Teddy Boys slashed the seats in the cinema. Ravers were beaten by the police while protesting for their right to dance. Ferocious guitars chased psychedelic ecstasy, driven by tribal beats. Then, somewhere, business took complete control and even the graduates of a performing arts university could sneer like Elvis or appropriate an accent that sounds a bit working class.
Rock was about authenticity, wasn't it? At its best - thinking of Nick Cave's From Her to Eternity - it could tell a story in three minutes more effectively than Shakespeare. Give of take some clumsy algebra of desire towards the end, here's jealousy distilled in a way to make Othello blush.
That's not to say the various artists making gig-theatre are bad, misguided or unnecessary. In itself, it is as valuable a strategy as reading Aristotle, adding in a pinch of clowning or getting a choreographer to do the physical theatre interludes. But in itself, it has no virtue. And the number of people boasting it makes it a fad.

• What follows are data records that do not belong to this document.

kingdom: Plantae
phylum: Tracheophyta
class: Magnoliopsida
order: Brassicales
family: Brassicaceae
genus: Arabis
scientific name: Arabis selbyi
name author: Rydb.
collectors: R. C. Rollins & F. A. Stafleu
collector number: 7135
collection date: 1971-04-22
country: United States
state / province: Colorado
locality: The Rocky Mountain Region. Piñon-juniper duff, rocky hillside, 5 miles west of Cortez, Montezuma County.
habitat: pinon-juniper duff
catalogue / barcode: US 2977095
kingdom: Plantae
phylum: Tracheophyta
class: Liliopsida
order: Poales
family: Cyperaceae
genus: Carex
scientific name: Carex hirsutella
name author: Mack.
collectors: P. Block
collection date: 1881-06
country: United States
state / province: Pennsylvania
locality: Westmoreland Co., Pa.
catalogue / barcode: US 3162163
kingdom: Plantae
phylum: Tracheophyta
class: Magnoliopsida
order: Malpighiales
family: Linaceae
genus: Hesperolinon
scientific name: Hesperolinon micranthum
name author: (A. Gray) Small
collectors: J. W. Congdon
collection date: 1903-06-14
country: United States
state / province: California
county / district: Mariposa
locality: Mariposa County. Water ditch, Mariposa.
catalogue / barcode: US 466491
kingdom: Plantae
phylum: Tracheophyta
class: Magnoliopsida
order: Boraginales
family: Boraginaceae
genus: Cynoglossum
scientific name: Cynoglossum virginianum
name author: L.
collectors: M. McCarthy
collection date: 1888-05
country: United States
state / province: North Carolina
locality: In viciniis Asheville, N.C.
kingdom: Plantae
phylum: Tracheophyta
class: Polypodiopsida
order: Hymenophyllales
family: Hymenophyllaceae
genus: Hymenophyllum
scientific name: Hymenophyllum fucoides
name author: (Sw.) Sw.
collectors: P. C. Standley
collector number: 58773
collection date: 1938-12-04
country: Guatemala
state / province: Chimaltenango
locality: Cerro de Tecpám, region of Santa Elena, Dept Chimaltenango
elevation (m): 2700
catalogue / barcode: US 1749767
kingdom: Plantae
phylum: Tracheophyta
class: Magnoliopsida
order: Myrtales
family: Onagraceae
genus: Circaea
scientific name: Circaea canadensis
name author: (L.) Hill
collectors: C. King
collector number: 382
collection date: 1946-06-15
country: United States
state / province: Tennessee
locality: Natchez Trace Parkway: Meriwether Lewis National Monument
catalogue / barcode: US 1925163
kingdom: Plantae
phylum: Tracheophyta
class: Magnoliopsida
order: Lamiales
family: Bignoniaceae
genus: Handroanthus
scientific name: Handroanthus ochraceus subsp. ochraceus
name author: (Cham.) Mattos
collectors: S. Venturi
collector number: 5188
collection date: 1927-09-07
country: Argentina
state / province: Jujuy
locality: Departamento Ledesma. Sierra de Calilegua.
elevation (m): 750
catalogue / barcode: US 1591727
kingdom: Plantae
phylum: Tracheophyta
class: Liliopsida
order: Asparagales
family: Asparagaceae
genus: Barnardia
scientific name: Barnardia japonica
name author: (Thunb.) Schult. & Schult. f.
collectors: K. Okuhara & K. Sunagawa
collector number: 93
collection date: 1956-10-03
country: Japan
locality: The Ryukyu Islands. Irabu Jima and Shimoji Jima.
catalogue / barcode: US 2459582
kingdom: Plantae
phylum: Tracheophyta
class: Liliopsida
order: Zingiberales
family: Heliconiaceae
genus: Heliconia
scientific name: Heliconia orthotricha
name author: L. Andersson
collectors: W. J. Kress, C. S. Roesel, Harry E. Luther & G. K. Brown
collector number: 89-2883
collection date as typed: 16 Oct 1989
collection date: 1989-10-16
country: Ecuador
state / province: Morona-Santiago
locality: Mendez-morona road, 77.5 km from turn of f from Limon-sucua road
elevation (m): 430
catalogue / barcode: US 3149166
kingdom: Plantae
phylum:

But never mind me: maybe there is still something left in the fusion. Perhaps my hearing has dulled, and the chime of guitars and the crackle of the amplifier can transform. Maybe my favourite show (VSPRS by Les Ballets C de La B) was gig theatre: it had a gypsy band powering through arrangements of Monteverdi. Maybe rock and roll can save your mortal soul, or at least lend a bit of dynamism to a script about first world problems.